Forum Moderators: coopster

Message Too Old, No Replies

Developing a crawler

crawler, spider

wmhelp

4:17 pm on Jul 2, 2009 (gmt 0)

I need to develop a crawler that crawls several (a few hundred) sites (in a specific business category) and extract content and urls of products and services. Other types of pages may be irrelevant. Most of the sites are tiny or small (a few hundred pages at the most).

Here are a few requirements:

Content and urls extracted need to be inserted into a database (or updated if already exists).
No fetching is necessary, if the pages are not modified.
Check for any errors and recover.

I have written a few crawlers and content extractors using your usual ruby libraries.

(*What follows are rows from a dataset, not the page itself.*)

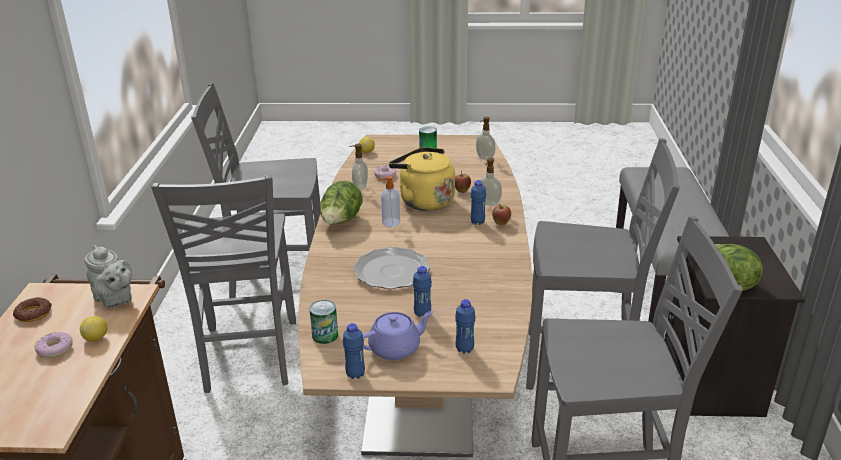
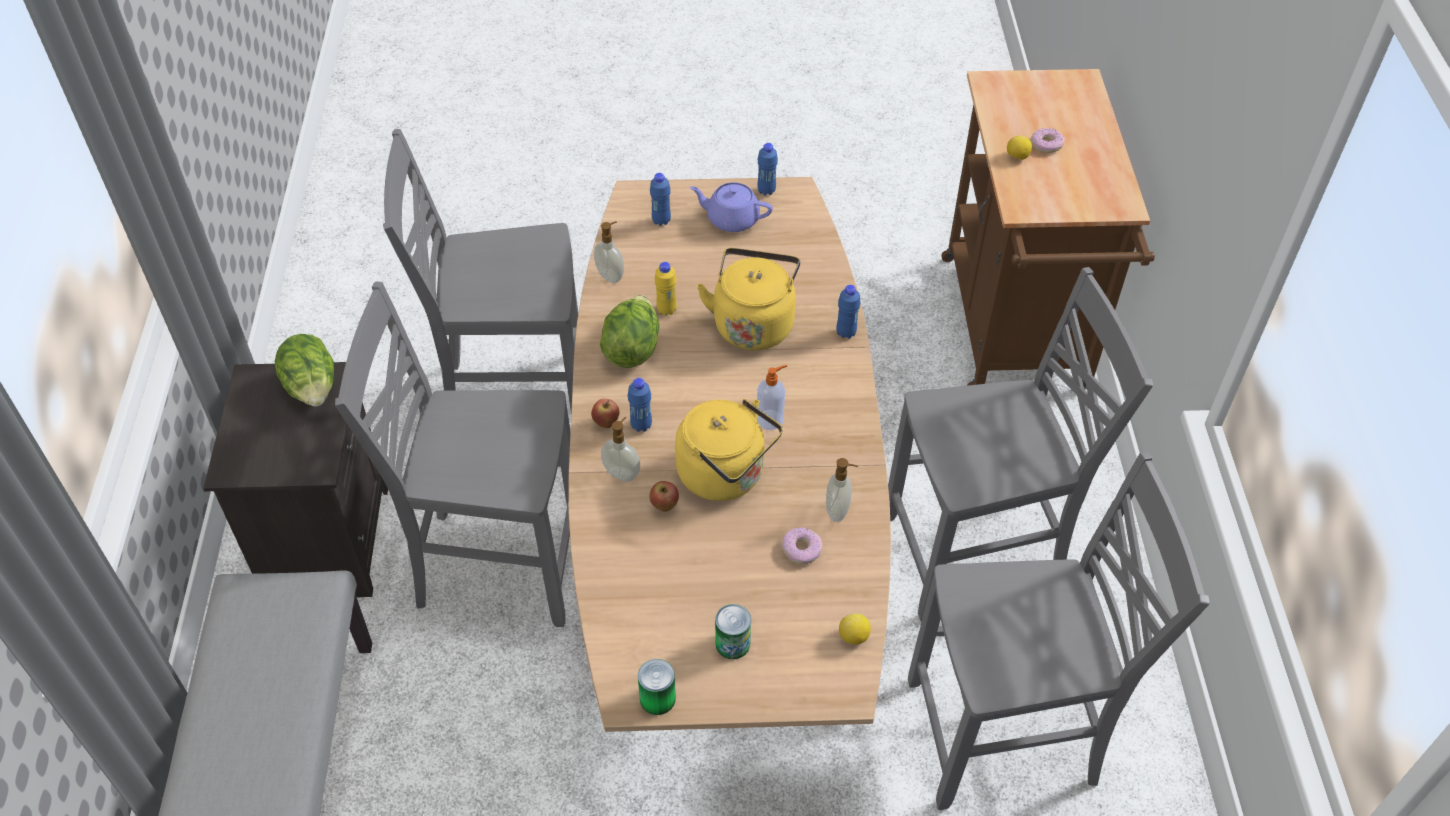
camera: 175 degrees right, 20 degrees up
(33, 313) = (1104, 181): donut -> none
(115, 300) = (1034, 200): grey teapot -> none
(248, 357) = (976, 556): grey chair -> grey chair turned 90 degrees clockwise
(325, 335) = (808, 231): can -> can (657, 698)
(341, 222) = (843, 417): lettuce -> lettuce (632, 349)
(391, 271) = (753, 323): plate -> yellow kettle
(396, 348) = (731, 219): purple teapot -> purple teapot turned 45 degrees clockwise
(422, 313) = (708, 262): blue bottle -> blue bottle (846, 333)
(460, 281) = (666, 310): none -> yellow bottle
(484, 158) = (621, 619): soap dispenser -> soap dispenser (611, 275)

Any ideas on how to write such a crawler that doesn't abuse any websites. Usual polite behavior like checking robots exclusion rules will be followed, of course.

coopster

5:42 pm on Jul 6, 2009 (gmt 0)

cURL [php.net] is often the tool of choice for this job. Surround the fetching methods with the logic you have defined here and you are off and running. I recommend crawling your own domains first or a test domain if you don't have your own so you can confirm your crawler is following your logic correctly.

wmhelp

10:20 pm on Jul 6, 2009 (gmt 0)

@coopster:

cURL is often the tool of choice for this job. Surround the fetching methods with the logic you have defined here and you are off and running. I recommend crawling your own domains first or a test domain if you don't have your own so you can confirm your crawler is following your logic correctly.

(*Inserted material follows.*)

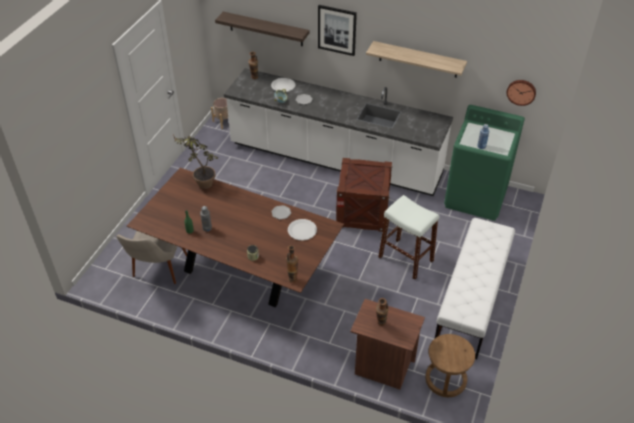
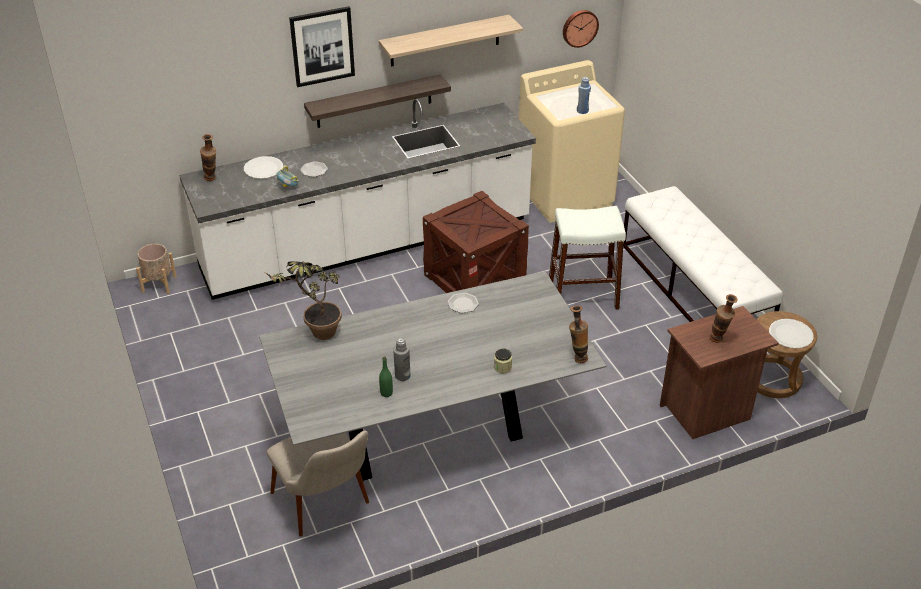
camera: 45 degrees left, 5 degrees down
(240, 273) = (432, 433): brown dining table -> grey dining table
(266, 29) = (205, 94): shelf -> shelf (374, 101)
(302, 230) = (513, 306): white plate -> white plate (790, 334)
(476, 197) = (565, 195): green washing machine -> beige washing machine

I have some experience in developing a crawler and scrapper. But, crawling a few hundred sites is much different story. Do not want to write a custom scrapper for each website.

coopster

12:37 pm on Jul 7, 2009 (gmt 0)

It really isn't a different story, you don't have to write a separate crawler for each site. Nothing should be hard-coded into the classes or functions you create. Merely pass the domain name and/or url to the crawler when you create an instance in your control logic.

It is often easiest to use a database as you mentioned earlier. Set up a database that will store the domain you will crawl as well as the urls you crawl. Create a control that selects appropriate domain/url and you can use your non-specific methods over and over again for each and every domain/url instance.